## Exercise inputs
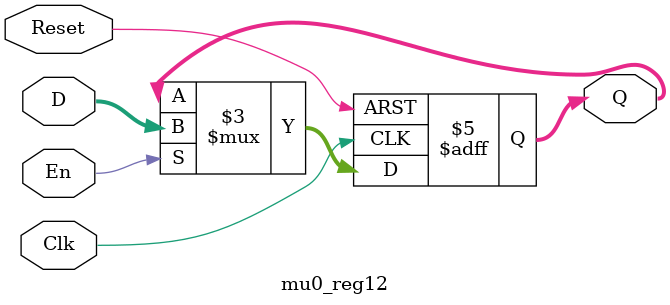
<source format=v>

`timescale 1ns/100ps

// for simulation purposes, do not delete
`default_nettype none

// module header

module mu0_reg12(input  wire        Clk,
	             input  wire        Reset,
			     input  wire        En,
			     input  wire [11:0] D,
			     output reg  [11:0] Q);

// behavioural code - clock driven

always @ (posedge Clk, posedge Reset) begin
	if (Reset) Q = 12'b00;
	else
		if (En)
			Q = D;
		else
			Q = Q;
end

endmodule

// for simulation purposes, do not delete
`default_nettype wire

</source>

## Goal of the exercise
All lines above holding the word "wire" make up the answer; copy each one.

## Result of this exercise
module mu0_reg12(input  wire        Clk,
	             input  wire        Reset,
			     input  wire        En,
			     input  wire [11:0] D,
`default_nettype wire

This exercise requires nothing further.